ヒマラヤの高峰に挑んだ登山家が、頂上直下で悪天候に遭遇した。着の身着のまま、岩陰でビバークを強いられた。
マイナス30度の寒さと烈風、酷薄な酸素を生き延びて、翌日なんとか仲間が待つキャンプへ。
たったひと晩で、彼の頭は白髪で真っ白になっていたという。
入浴介助が一段落した日の午後、その日の明け方に亡くなったOさん(80歳)の病室を訪ねた。ずっと付き添っていた奥さんが、ベッド脇で所在なさげに座っている。

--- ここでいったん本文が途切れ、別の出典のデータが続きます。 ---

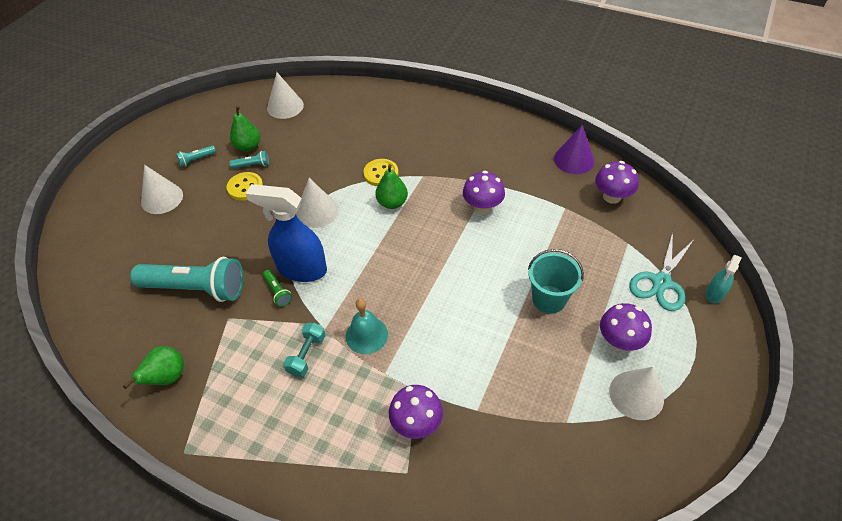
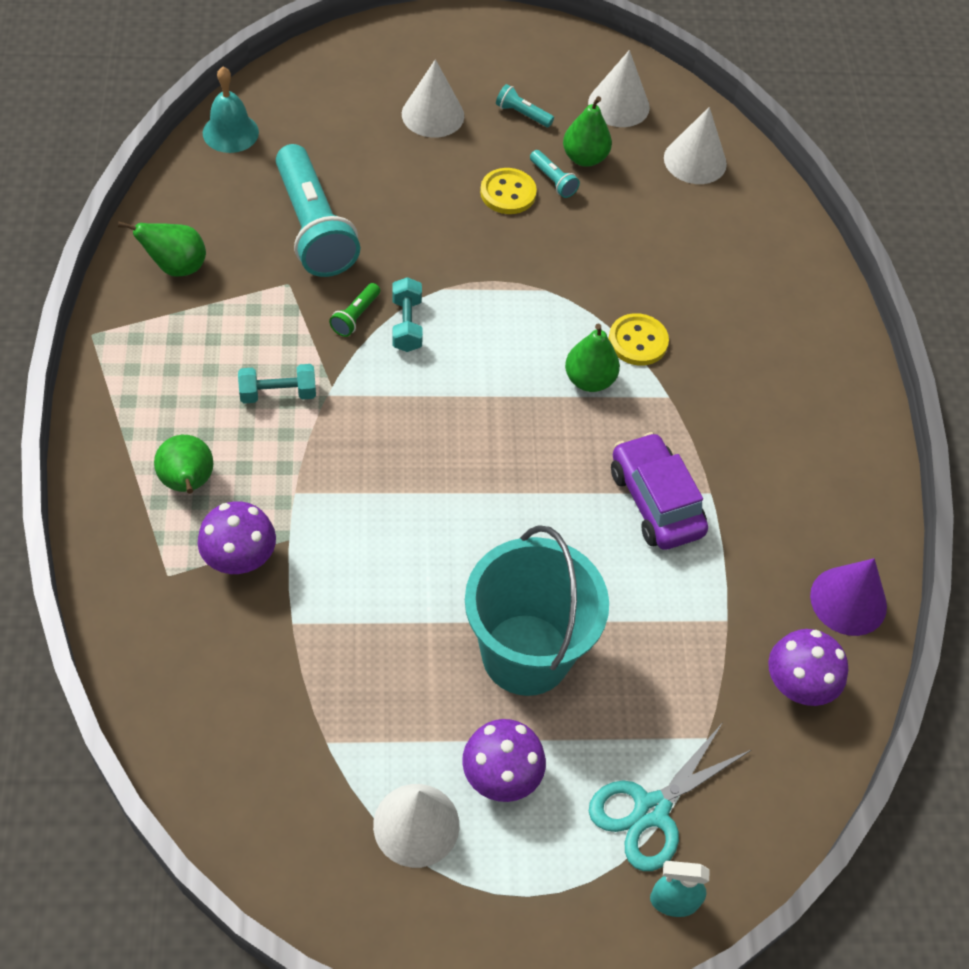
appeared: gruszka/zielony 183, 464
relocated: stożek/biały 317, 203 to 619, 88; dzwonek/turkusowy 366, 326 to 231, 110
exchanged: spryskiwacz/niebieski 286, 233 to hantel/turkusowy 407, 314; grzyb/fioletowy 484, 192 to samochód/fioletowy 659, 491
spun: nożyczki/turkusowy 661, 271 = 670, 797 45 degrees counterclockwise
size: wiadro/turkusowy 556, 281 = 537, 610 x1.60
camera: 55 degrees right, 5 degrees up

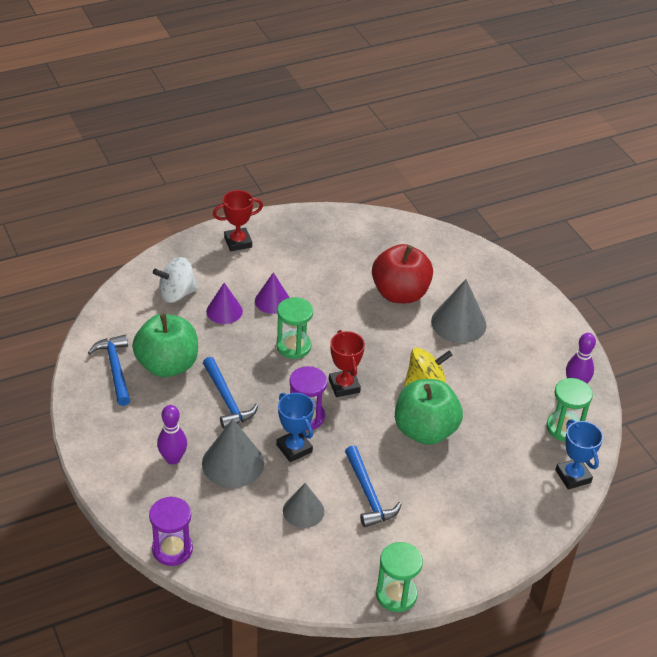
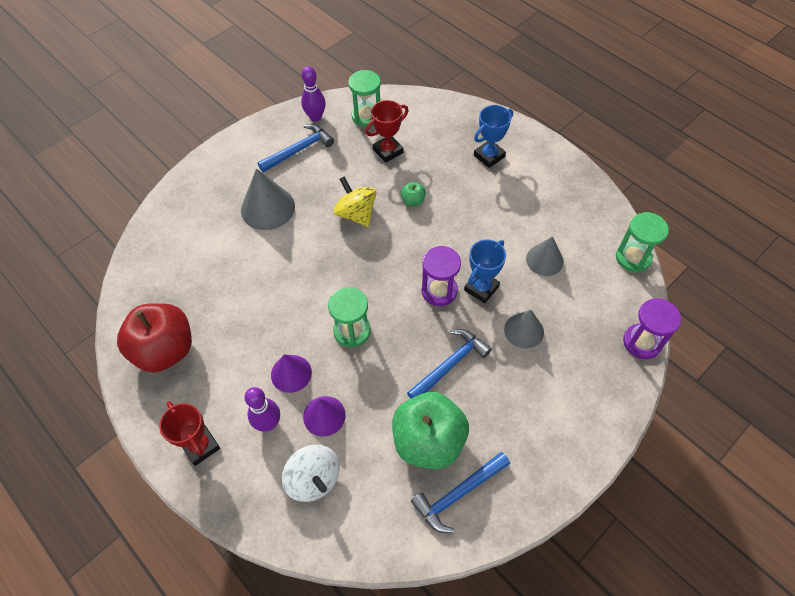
relocated: kręgiel/fioletowy 172, 434 to 262, 409; puchar/czerwony 347, 363 to 387, 131; młotek/niebieski 373, 486 to 296, 148; jabłko/czerwony 402, 273 to 154, 338; klepsydra/zielony 399, 577 to 642, 242; puchar/niebieski 579, 454 to 493, 136
size: stożek/szary 233, 453 = 524, 329 x0.65; jabłko/zielony 429, 412 = 413, 194 x0.41
camera: 105 degrees left, 15 degrees up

声を掛けると、夫の横顔を見つめながら、ふとつぶやいた。
「人って…亡くなってからも歳を取るものなんですね…」
奥さんの言うとおり、Oさんは、生前とはまるで別人。年の割に黒々としていた頭髪が、ひと晩ですっかり白くなっていた。
遅めの冬休みを取った後で、一週間ぶりに出勤する。お昼になり、各病室にお茶を配って回った。
ノックしてオサナイさんの部屋に入ると、ツルツルに禿げた、見知らぬ男性の後頭部が目の前に。
「お、お茶ここに置いときますね。まだ熱いですから気をつけて」
緊張して言いながら、ベッド周りを見渡す。名札は、間違いなくオサナイさんだ。彼が好きなビートルズのCDも、変わらず散乱している。
この病棟では、患者さんの病状が急変することがままある。でもたった一週間で、「サザエさん」のマスオさんが波平さんに変身!なんてことある?
同姓同名の別人?
まさか…
ナースステーションに戻ると、ちょうど担当看護師のフジタさんがいた。
「フジタさん、504号室のオサナイさんって、あんな人でしたっけ?」
すると彼女、黙って、頭をカパッと外して横に置くしぐさをした。
目がニコニコ笑っている。
「オサナイさん、最近お疲れ気味で…身なりに構ってる余裕ないんです」
その数日後に、病棟恒例の正月行事。お雑煮とお汁粉をワゴンに乗せて、スタッフ全員で病室を回った。お次は、504号室。
「はいオサナイさん、みんなで写真撮るから、これかぶりましょう!」
「あれ?前後が逆だったか!」
カメラのファインダーをのぞくと、若い看護師さんにいじられながら、まんざらでもない表情のオサナイさんがいた。
いつものマスオさんに戻って、真ん中に納まった。